Watching Rudy (and the attitude shift that happened after) did drive me to make a rather specific goal: I applied to college for Graphic Design. Right in the height of my “fuck this place I am leaving and I don’t care” phase, they gave me the rest of my raise because I seemed to have a lot more focus. That night, I went home and applied for graphic design school.

That gave me a rather solid deadline in which to achieve a couple more specific goals; pay off my new car, save up as much as possible for school (made easier by the rest of my raise), and quit the job that had robbed me in more ways than my raise.

I guess they were right about the focus, but wrong about the subject.

The lesson?

There are many lessons to take away from here: Don’t make people watch Rudy, don’t withhold raises for terrible reasons; don’t make your life goal to play for a college football team; don’t be afraid to quit your horrible, horrible job; the list goes on and on.

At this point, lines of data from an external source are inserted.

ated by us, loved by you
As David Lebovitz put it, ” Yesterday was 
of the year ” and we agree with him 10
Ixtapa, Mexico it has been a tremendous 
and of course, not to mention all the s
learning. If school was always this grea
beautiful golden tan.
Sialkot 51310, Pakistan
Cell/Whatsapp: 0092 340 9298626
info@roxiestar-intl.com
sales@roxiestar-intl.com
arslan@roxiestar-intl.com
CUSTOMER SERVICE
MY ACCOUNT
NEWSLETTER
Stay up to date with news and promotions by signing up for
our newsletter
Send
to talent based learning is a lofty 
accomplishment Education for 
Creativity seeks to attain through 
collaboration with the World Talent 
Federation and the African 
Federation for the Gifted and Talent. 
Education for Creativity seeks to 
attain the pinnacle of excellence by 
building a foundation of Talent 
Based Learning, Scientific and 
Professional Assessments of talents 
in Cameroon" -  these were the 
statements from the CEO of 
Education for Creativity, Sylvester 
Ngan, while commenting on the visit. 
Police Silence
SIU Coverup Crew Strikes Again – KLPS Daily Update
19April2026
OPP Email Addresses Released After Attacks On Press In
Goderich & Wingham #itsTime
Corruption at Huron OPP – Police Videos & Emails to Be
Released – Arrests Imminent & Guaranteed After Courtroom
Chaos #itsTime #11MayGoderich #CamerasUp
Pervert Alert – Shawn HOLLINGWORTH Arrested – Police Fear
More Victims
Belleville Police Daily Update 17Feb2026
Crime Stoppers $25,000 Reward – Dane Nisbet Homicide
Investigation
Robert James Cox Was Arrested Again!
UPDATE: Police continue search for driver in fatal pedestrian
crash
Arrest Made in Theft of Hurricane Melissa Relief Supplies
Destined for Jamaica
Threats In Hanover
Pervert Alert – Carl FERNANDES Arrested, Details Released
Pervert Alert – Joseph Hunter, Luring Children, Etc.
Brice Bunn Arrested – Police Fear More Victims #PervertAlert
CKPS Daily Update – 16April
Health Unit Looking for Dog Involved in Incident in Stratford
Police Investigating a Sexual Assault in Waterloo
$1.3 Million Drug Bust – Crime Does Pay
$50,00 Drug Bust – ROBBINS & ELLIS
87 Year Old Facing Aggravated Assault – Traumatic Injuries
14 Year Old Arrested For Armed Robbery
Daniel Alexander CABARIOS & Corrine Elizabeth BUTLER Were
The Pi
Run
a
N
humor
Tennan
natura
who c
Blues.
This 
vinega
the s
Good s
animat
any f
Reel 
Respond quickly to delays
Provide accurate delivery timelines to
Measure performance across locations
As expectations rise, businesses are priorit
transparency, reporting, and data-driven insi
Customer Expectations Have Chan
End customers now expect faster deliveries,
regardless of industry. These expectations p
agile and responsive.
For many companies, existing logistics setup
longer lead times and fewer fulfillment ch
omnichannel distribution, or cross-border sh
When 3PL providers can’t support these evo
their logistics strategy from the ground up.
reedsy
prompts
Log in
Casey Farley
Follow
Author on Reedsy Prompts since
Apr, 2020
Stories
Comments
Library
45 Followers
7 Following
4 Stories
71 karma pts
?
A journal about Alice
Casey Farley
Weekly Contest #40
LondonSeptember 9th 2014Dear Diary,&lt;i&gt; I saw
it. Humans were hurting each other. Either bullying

The most important one is actually for the manager: don’t run your shop through fear and doublespeak. Instead of punishing someone for not fitting into your mould, see what they are contributing, and find a way to augment that to the benefit of the company.

Also, don’t be a dick.

P.S. If you’re wondering why this is called Rudy 2, I can field that one. There was at one point a one line blog post on this website that stated ‘Rudy, rudy, rudy, rudaayyyy.’ That’s it. The reason was that I was still working at my former job and feared they’d find my actual thoughts on the subject and sodomize me. It was also a hat tip to the then popular song ‘Ruby’ by the Kaiser Chiefs. Some time down’ the road, I deleted this post due to its utter irrelevance.